10.4196/kjpp.2008.12.1.13
- Author:
Young Joo BAEK
1
;
Yoo Seong SEO
;
Dong Yoon LIM
Author Information
1. Department of Pharmacology, College of Medicine, Chosun University, Gwangju 501-759, Korea. dylim@chosun.ac.kr
- Publication Type:Original Article
- Keywords:
SKF81297;
R-(-)TNPA;
R(+)-SCH23390;
S(-)-raclopride;
Catecholamine secretion;
Adrenal meduula;
Dopaminergic receptors
- MeSH:
(4-(m-Chlorophenylcarbamoyloxy)-2-butynyl)trimethylammonium Chloride;
3-Pyridinecarboxylic acid, 1,4-dihydro-2,6-dimethyl-5-nitro-4-(2-(trifluoromethyl)phenyl)-, Methyl ester;
Adrenal Glands;
Adrenal Medulla;
Animals;
Benzazepines;
Calcium;
Catecholamines;
Chromaffin Cells;
Dimethylphenylpiperazinium Iodide;
Indoles;
Membranes;
Rats;
Veins
- From:The Korean Journal of Physiology and Pharmacology
2008;12(1):13-23
- CountryRepublic of Korea
- Language:English
-
Abstract:
The aim of the present study was designed to establish comparatively the inhibitory effects of D1-like and D2-like dopaminergic receptor agonists, SKF81297 and R(-)-TNPA on the release of catecholamines (CA) evoked by cholinergic stimulation and membrane depolarization from the isolated perfused model of the rat adrenal medulla. SKF81297 (30 micrometer) and R-(-)-TNPA (30 micrometer) perfused into an adrenal vein for 60 min, produced great inhibition in the CA secretory responses evoked by ACh (5.32x10(-3) M), DMPP (10(-4) M), McN-A-343 (10(-4) M), high K+ (5.6x10(-2) M), Bay-K-8644 (10 micrometer), and cyclopiazonic acid (10 micrometer), respectively. For the release of CA evoked by ACh, high K+, DMPP, McN-A-343, Bay-K-8644 and cyclopiazonic acid, the following rank order of inhibitory potency was obtained: SKF81297>R-(-)-TNPA. However, R(+)-SCH23390, a selectve D1-like dopaminergic receptor antagonist, and S(-)-raclopride, a selectve D2-like dopaminergic receptor antagonist, enhanced the CA secretory responses evoked by ACh, high K+, DMPP, McN-A-343, Bay-K-8644 and cyclopiazonic acid only for 0~4 min.
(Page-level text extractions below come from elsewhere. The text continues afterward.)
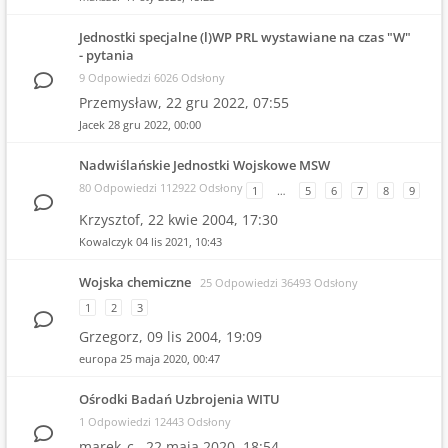
Jednostki specjalne (l)WP PRL wystawiane na czas "W"
- pytania
9 Odpowiedzi 6026 Odsłony
Przemysław,
22 gru 2022, 07:55
Jacek
28 gru 2022, 00:00
Nadwiślańskie Jednostki Wojskowe MSW
80 Odpowiedzi 112922 Odsłony
1
…
5
6
7
8
9
Krzysztof,
22 kwie 2004, 17:30
Kowalczyk
04 lis 2021, 10:43
Wojska chemiczne
25 Odpowiedzi 36493 Odsłony
1
2
3
Grzegorz,
09 lis 2004, 19:09
europa
25 maja 2020, 00:47
Ośrodki Badań Uzbrojenia WITU
1 Odpowiedzi 12443 Odsłony
marek_c.,
22 maja 2020, 18:54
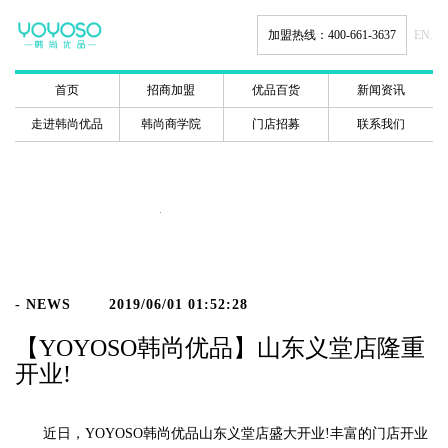
加盟热线：400-661-3637
EN.
首页
招商加盟
优品百货
新闻资讯
走进韩尚优品
韩尚商学院
门店招募
联系我们
新闻动态
- NEWS
2019/06/01 01:52:28
【YOYOSO韩尚优品】山东义堂店隆重
开业!
近日，YOYOSO韩尚优品山东义堂店盛大开业!丰富的门店开业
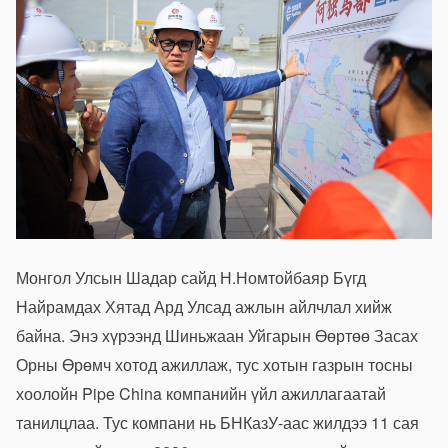
Монгол Улсын Шадар сайд Н.Номтойбаяр Бүгд
Найрамдах Хятад Ард Улсад ажлын айлчлал хийж
байна. Энэ хүрээнд Шиньжаан Уйгарын Өөртөө Засах
Орны Өрөмч хотод ажиллаж, тус хотын газрын тосны
хоолойн Pipe China компанийн үйл ажиллагаатай
танилцлаа. Тус компани нь БНКазУ-аас жилдээ 11 сая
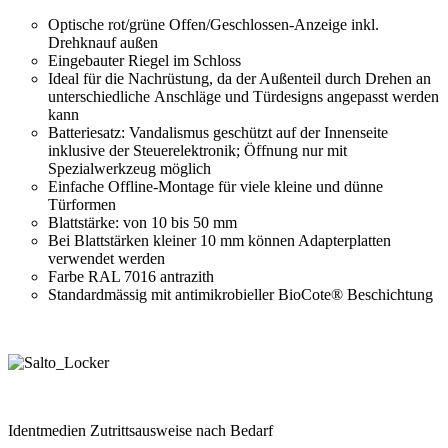
Optische rot/grüne Offen/Geschlossen-Anzeige inkl.
Drehknauf außen
Eingebauter Riegel im Schloss
Ideal für die Nachrüstung, da der Außenteil durch Drehen an
unterschiedliche Anschläge und Türdesigns angepasst werden
kann
Batteriesatz: Vandalismus geschützt auf der Innenseite
inklusive der Steuerelektronik; Öffnung nur mit
Spezialwerkzeug möglich
Einfache Offline-Montage für viele kleine und dünne
Türformen
Blattstärke: von 10 bis 50 mm
Bei Blattstärken kleiner 10 mm können Adapterplatten
verwendet werden
Farbe RAL 7016 antrazith
Standardmässig mit antimikrobieller BioCote® Beschichtung
Identmedien Zutrittsausweise nach Bedarf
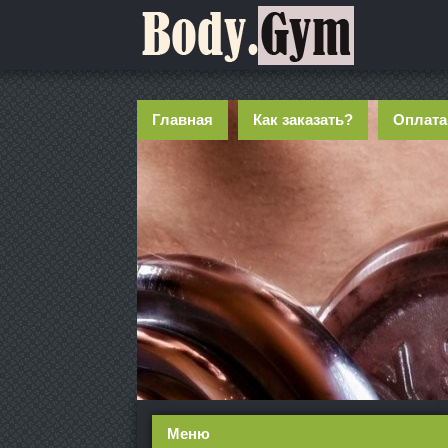
Главная
Как заказать?
Оплата
Меню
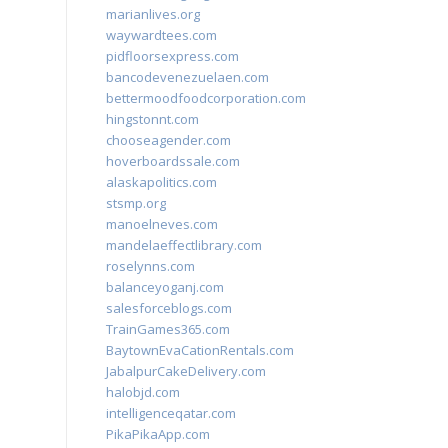
marianlives.org
waywardtees.com
pidfloorsexpress.com
bancodevenezuelaen.com
bettermoodfoodcorporation.com
hingstonnt.com
chooseagender.com
hoverboardssale.com
alaskapolitics.com
stsmp.org
manoelneves.com
mandelaeffectlibrary.com
roselynns.com
balanceyoganj.com
salesforceblogs.com
TrainGames365.com
BaytownEvaCationRentals.com
JabalpurCakeDelivery.com
halobjd.com
intelligenceqatar.com
PikaPikaApp.com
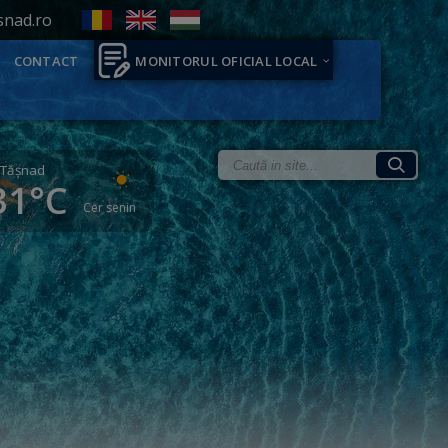
snad.ro
CONTACT
MONITORUL OFICIAL LOCAL
Tăşnad
31°C
Cer senin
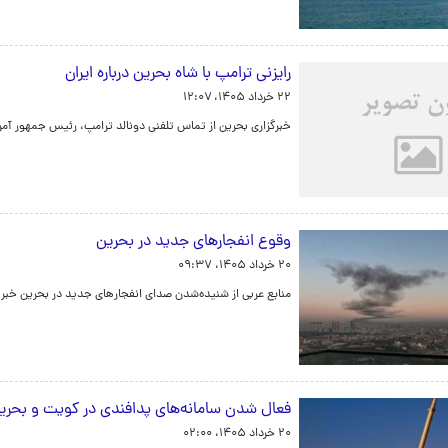
رایزنی ترامپ با شاه بحرین درباره ایران
۲۲ خرداد ۱۴۰۵، ۱۲:۰۷
خبرگزاری بحرین از تماس تلفنی دونالد ترامپ، رئیس جمهور آمر
وقوع انفجارهای جدید در بحرین
۲۰ خرداد ۱۴۰۵، ۰۹:۳۷
منابع عربی از شنیده‌شدن صدای انفجارهای جدید در بحرین خبر 
فعال شدن سامانه‌های پدافندی در کویت و بحری
۲۰ خرداد ۱۴۰۵، ۰۲:۰۰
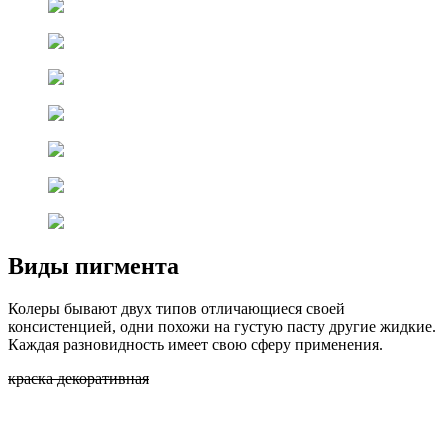
Виды пигмента
Колеры бывают двух типов отличающиеся своей
консистенцией, одни похожи на густую пасту другие жидкие.
Каждая разновидность имеет свою сферу применения.
краска декоративная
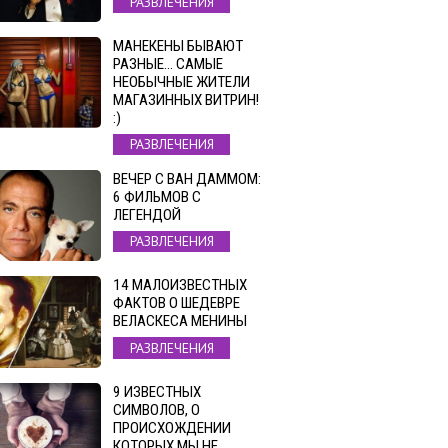
РАЗВЛЕЧЕНИЯ
МАНЕКЕНЫ БЫВАЮТ
РАЗНЫЕ… САМЫЕ
НЕОБЫЧНЫЕ ЖИТЕЛИ
МАГАЗИННЫХ ВИТРИН!
:)
РАЗВЛЕЧЕНИЯ
ВЕЧЕР С ВАН ДАММОМ:
6 ФИЛЬМОВ С
ЛЕГЕНДОЙ
РАЗВЛЕЧЕНИЯ
14 МАЛОИЗВЕСТНЫХ
ФАКТОВ О ШЕДЕВРЕ
ВЕЛАСКЕСА МЕНИНЫ
РАЗВЛЕЧЕНИЯ
9 ИЗВЕСТНЫХ
СИМВОЛОВ, О
ПРОИСХОЖДЕНИИ
КОТОРЫХ МЫ НЕ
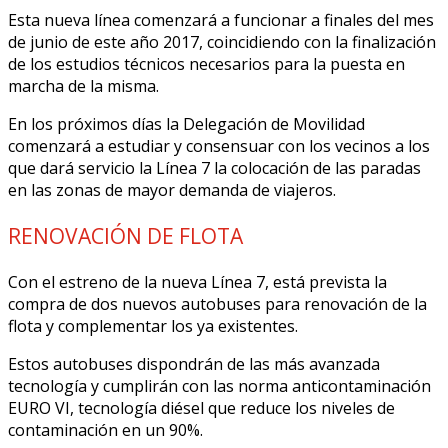
Esta nueva línea comenzará a funcionar a finales del mes
de junio de este año 2017, coincidiendo con la finalización
de los estudios técnicos necesarios para la puesta en
marcha de la misma.
En los próximos días la Delegación de Movilidad
comenzará a estudiar y consensuar con los vecinos a los
que dará servicio la Línea 7 la colocación de las paradas
en las zonas de mayor demanda de viajeros.
RENOVACIÓN DE FLOTA
Con el estreno de la nueva Línea 7, está prevista la
compra de dos nuevos autobuses para renovación de la
flota y complementar los ya existentes.
Estos autobuses dispondrán de las más avanzada
tecnología y cumplirán con las norma anticontaminación
EURO VI, tecnología diésel que reduce los niveles de
contaminación en un 90%.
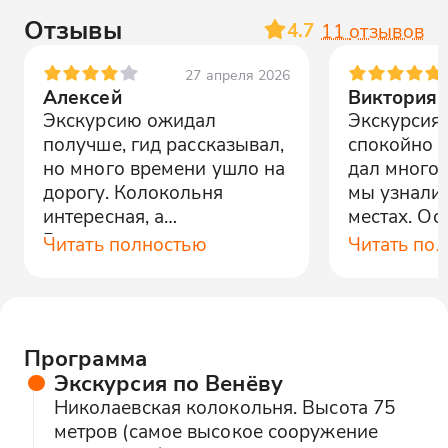
Отзывы
4.7
11
отзывов
27 апреля 2026
Алексей
Виктория
Экскурсию ожидал
Экскурсия
получше, гид рассказывал,
спокойно и
но много времени ушло на
дал много
дорогу. Колокольня
мы узнали 
интересная, а
местах. Ос
Романцевские горы -
впечатлил
Читать полностью
Читать по
красиво, но устали от
озёра.
ходьбы.
Программа
Экскурсия по Венёву
Николаевская колокольня. Высота 75
метров (самое высокое сооружение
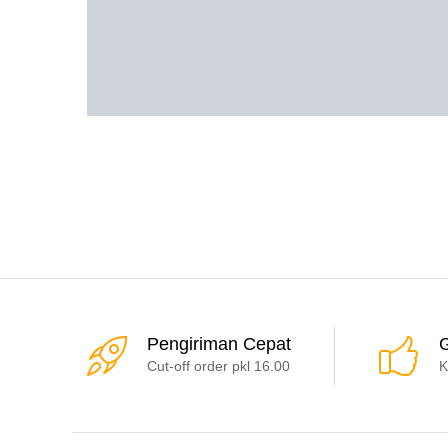
Pengiriman Cepat
G
Cut-off order pkl 16.00
K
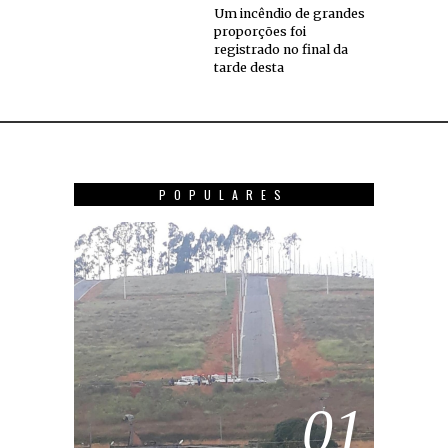
Um incêndio de grandes
proporções foi
registrado no final da
tarde desta
POPULARES
01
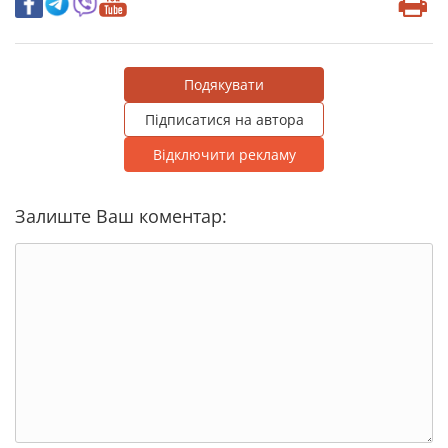
Подякувати
Підписатися на автора
Відключити рекламу
Залиште Ваш коментар:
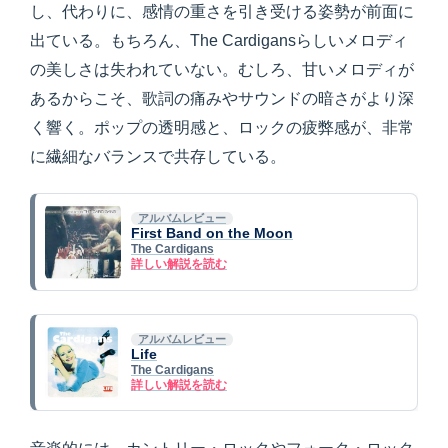
し、代わりに、感情の重さを引き受ける姿勢が前面に
出ている。もちろん、The Cardigansらしいメロディ
の美しさは失われていない。むしろ、甘いメロディが
あるからこそ、歌詞の痛みやサウンドの暗さがより深
く響く。ポップの透明感と、ロックの疲弊感が、非常
に繊細なバランスで共存している。
アルバムレビュー
First Band on the Moon
The Cardigans
詳しい解説を読む
アルバムレビュー
Life
The Cardigans
詳しい解説を読む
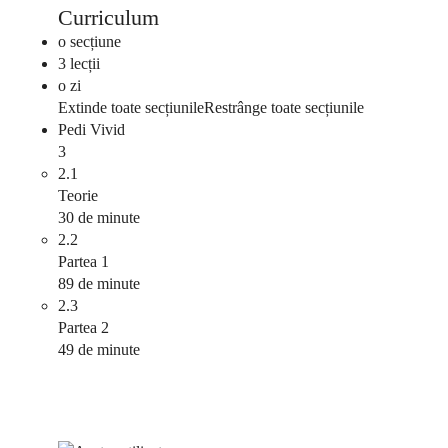
Curriculum
o secțiune
3 lecții
o zi
Extinde toate secțiunile
Restrânge toate secțiunile
Pedi Vivid
3
2.1
Teorie
30 de minute
2.2
Partea 1
89 de minute
2.3
Partea 2
49 de minute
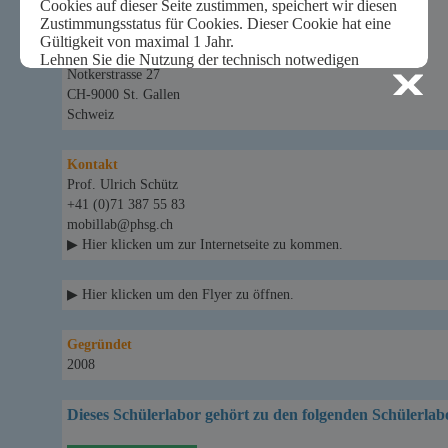
Post-Adresse:
Pädagogische Hochschule St.Gallen
Institut MNT
Notkerstrasse 27
CH-9000 St. Gallen
Schweiz
Kontakt
Prof. Ulrich Schütz
+41 (0)71 387 55 83
mobillab@phsg.ch
▶ Hier klicken um zur Internetseite zu kommen.
▶ Hier klicken um den Flyer zu öffnen.
Gegründet
2008
Dieses Schülerlabor gehört zu den folgenden Schülerlab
The rank order for the enhancement of CA release evoked by high K+, McN-A-343 and cyclopiazonic acid was R(+)-SCH23390>S(-)-raclopride. Also, the rank order for ACh, DMPP and Bay-K-8644 was S(-)-raclopride > R(+)-SCH23390. Taken together, these results demonstrate that both SKF81297 and R-(-)-TNPA inhibit the CA release evoked by stimulation of cholinergic (both nicotinic and muscarinic) receptors and the membrane depolarization from the isolated perfused rat adrenal gland without affecting the basal release, respectively, but both R(+)-SCH23390 and S(-)-raclopride facilitate the CA release evoked by them. It seems likely that the inhibitory effects of SKF81297 and R-(-)-TNPA are mediated by the activation of D1-like and D2-like dopaminergic receptors located on the rat adrenomedullary chromaffin cells, respectively, whereas the facilitatory effects of R(+)-SCH23390 and S(-)-raclopride are mediated by the blockade of D1-like and D2-like dopaminergic receptors, respectively: this action is possibly associated with extra- and intracellular calcium mobilization. Based on these results, it is thought that the presence of dopaminergic D1 receptors may play an important role in regulation of the rat adrenomedullary CA secretion, in addition to well-known dopaminergic D2 receptors.